Non contento di ciò, nelle strofa successiva, il Vecchioni elabora concetti degni di un premio Nobel con evidenti problemi di dissociazione concettuale:

Perché le idee sono come farfalle

che non puoi togliergli le ali
(al di là della metrica, caro professore ma siamo sicuri che il passo grammaticalmente sia giusto o ci passiamo sopra con l'alibi che sono licenze poetiche??)

perché le idee sono come le stelle

che non le spengono i temporali

perché le idee sono voci di madre

che credevano di avere perso

e sono come il sorriso di Dio

in questo sputo di universo.


Il raccapriccio che le idee sono come il sorriso di Dio (quando una canzone sulla patria e sulla famiglia?) è alla stessa stregua di chi voglia vedere nel sorriso della Gioconda l'aspetto ambiguo della realtà e l'aspetto divino della coesistenza: pretesto per i poveri di spirito che non credono nella fattibilità 'umana' delle cose. Ma quale interferenza divina, suvvia!

Spaventa poi che il professor Vecchioni (autore di noiosi romanzi einaudiani, come tutte le sue canzoni), durante un'intervista, abbia espresso il timore che il brano possa essere preso di petto da una certa parte politica ed essere 'sfruttato' dall'altra (stendiamo un velo pietoso sulla sua affermazione: le donne spesso (??) sono migliori dell'uomo).

Ve le immaginate le donne in piazza, prese da una innata predisposizione all'autocelebrazione. a gridare: chiamami ancora amore, perché noi siamo amore? Non sarebbe assai meglio urlare: Vecchioni, Vecchioni, togliti dai coglioni?

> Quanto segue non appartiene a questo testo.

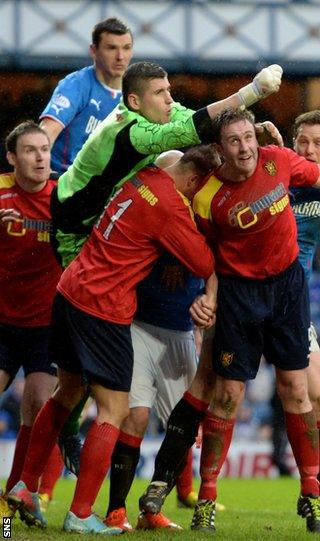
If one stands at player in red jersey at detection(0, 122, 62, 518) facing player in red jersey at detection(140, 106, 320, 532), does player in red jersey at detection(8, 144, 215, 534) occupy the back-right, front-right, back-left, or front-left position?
front-right

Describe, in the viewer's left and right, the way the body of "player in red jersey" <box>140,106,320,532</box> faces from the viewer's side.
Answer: facing the viewer

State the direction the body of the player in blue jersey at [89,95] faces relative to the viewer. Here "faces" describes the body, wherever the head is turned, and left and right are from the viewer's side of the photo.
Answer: facing the viewer and to the right of the viewer

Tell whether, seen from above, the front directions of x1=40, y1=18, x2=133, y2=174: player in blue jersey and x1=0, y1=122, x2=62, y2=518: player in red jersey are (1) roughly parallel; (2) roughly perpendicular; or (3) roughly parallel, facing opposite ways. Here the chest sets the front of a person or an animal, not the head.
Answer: roughly parallel

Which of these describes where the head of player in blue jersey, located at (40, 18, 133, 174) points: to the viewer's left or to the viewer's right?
to the viewer's right

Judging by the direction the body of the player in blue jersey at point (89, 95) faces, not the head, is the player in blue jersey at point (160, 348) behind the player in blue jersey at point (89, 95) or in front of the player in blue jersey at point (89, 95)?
in front

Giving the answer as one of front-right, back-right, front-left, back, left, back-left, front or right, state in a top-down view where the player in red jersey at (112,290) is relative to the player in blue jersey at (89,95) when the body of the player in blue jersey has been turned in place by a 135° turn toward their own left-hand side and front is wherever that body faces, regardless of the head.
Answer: back
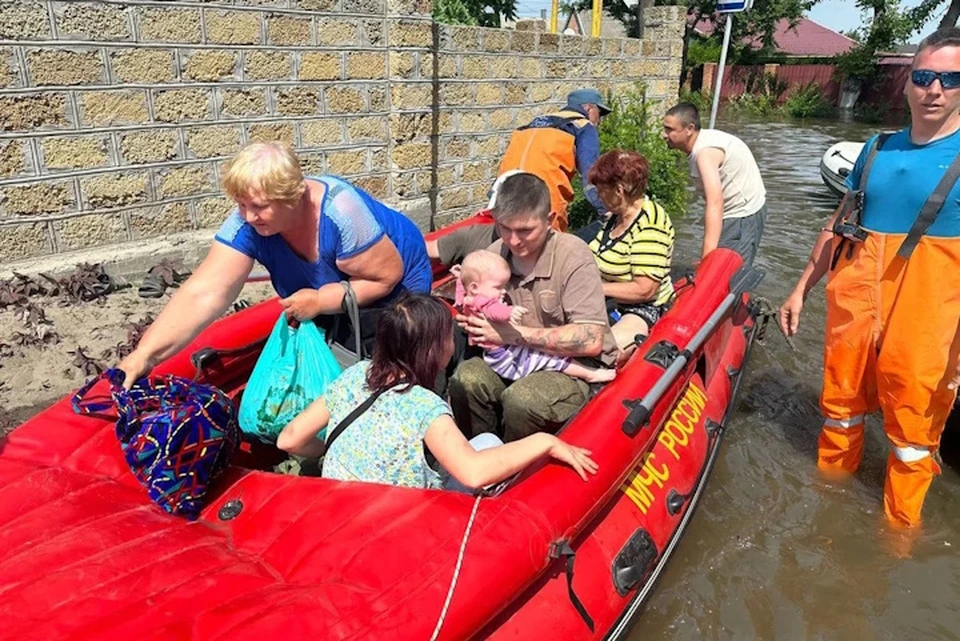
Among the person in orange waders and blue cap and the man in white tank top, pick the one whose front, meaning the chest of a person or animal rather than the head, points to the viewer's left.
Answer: the man in white tank top

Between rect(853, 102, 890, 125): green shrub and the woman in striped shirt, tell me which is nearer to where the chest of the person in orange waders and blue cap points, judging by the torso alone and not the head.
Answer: the green shrub

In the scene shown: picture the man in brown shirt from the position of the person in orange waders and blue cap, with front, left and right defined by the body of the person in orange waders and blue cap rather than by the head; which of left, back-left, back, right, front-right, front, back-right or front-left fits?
back-right

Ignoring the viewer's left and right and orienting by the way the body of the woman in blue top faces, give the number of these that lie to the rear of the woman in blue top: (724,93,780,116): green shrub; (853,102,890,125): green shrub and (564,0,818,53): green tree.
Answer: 3

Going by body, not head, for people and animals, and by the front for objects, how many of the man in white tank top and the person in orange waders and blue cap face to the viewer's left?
1

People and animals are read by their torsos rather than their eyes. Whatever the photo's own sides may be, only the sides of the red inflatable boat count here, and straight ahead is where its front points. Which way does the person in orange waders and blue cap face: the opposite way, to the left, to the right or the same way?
the opposite way

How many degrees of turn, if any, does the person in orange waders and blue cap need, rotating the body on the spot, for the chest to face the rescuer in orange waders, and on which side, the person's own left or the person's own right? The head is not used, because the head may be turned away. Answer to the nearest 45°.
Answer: approximately 90° to the person's own right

Purtroppo c'è il rischio che tale canzone diventi un classico, una sorta di passpartout per celebrare l'inessenza (come direbbe Battiato, che era pure presente a Sanremo): accade sempre più spesso, senza con questo dire che i tempi attuali siano i più disgraziati.

Tanto per non farci mancare nulla. Chi ricorda la classicissima 'Que c'est triste Venice'? Aznavour recitava (è proprio il caso di dirlo!): Que c'est triste Venise. Au temps des amours mortes. Que c'est triste Venise quand on ne s'aime plus on cherche encore des mots. Mais l'ennui les emporte on voudrait bien pleurer. Mais on ne le peut plus. Que c'est triste Venise lorsque les barcaroles ne viennent souligner que les silences creux Et que le coeur se serre en voyant les gondolles abriter le bonheur des couples amoureux.

Anche chi non conosce il francese inorridisce di fronte a siffatte bestialità: idem come sopra. Trionfo del tronfio, dell'insopportabile, del vecchiume. Che curiosamente assomiglia molto a Vecchioni.